DATA EXTRACT:
◆ ◆ ◆ ◆ ◆

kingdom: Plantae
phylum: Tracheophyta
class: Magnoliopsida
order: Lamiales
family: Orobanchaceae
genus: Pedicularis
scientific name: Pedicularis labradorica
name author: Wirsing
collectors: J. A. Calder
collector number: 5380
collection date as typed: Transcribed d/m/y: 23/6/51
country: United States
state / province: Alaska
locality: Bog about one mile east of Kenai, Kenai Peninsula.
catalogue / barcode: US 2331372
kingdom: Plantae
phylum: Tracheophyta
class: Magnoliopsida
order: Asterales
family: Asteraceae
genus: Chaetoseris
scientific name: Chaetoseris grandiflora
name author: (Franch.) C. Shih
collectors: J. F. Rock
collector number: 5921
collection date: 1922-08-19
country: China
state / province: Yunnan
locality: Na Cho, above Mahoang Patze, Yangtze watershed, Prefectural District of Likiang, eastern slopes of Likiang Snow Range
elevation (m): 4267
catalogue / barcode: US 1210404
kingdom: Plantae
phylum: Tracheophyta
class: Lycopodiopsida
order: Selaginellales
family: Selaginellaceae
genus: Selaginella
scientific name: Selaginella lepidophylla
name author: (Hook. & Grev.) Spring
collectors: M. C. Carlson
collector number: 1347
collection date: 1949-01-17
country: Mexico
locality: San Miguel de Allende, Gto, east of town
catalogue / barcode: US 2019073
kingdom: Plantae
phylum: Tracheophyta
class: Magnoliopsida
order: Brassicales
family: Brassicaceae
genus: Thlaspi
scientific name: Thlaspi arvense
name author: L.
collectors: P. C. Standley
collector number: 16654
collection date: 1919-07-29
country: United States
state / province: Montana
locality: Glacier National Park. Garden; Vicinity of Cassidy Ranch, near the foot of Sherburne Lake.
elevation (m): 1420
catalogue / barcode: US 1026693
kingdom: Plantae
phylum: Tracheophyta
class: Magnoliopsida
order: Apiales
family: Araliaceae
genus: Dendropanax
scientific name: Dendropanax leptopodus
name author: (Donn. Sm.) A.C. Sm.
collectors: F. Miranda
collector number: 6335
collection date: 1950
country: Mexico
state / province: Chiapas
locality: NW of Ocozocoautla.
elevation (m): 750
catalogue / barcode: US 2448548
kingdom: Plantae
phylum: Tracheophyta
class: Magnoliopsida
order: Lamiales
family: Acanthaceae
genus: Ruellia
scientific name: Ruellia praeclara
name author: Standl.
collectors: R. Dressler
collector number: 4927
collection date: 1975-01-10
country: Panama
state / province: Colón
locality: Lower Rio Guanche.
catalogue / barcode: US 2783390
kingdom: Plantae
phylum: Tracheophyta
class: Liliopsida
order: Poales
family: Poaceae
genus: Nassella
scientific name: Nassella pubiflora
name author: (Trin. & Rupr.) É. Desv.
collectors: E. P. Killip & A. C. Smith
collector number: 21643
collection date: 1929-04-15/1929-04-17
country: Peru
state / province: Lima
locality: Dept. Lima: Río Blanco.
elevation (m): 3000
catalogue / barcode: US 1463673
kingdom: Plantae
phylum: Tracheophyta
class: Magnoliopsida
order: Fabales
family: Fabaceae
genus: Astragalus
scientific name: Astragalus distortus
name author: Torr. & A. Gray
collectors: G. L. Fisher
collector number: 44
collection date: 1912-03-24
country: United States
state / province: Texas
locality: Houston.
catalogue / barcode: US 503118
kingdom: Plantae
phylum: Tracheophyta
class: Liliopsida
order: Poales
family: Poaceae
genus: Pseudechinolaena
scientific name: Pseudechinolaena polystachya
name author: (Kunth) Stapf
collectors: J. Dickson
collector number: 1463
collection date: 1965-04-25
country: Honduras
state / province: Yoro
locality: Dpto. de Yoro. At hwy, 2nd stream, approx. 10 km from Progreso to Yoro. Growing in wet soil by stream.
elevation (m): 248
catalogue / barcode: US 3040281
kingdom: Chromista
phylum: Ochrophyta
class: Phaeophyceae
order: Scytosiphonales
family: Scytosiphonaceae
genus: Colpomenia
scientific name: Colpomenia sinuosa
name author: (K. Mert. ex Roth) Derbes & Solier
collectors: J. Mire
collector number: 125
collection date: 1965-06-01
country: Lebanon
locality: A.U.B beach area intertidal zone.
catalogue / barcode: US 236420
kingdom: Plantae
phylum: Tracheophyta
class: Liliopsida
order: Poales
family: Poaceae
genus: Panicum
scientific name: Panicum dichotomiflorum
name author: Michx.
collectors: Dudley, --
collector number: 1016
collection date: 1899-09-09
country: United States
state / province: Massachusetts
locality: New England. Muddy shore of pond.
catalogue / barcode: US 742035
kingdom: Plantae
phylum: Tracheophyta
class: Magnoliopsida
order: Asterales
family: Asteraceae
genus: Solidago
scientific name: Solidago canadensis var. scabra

◆ ◆ ◆ ◆ ◆

WORK TO COMPLETE: Return the part of the entries that opens with the line containing "collection date: 1975-01-10" and closes with the line containing "collector number: 21643", including both of those lines and leaving every character unchanged.

SOLVED PROBLEM:
collection date: 1975-01-10
country: Panama
state / province: Colón
locality: Lower Rio Guanche.
catalogue / barcode: US 2783390
kingdom: Plantae
phylum: Tracheophyta
class: Liliopsida
order: Poales
family: Poaceae
genus: Nassella
scientific name: Nassella pubiflora
name author: (Trin. & Rupr.) É. Desv.
collectors: E. P. Killip & A. C. Smith
collector number: 21643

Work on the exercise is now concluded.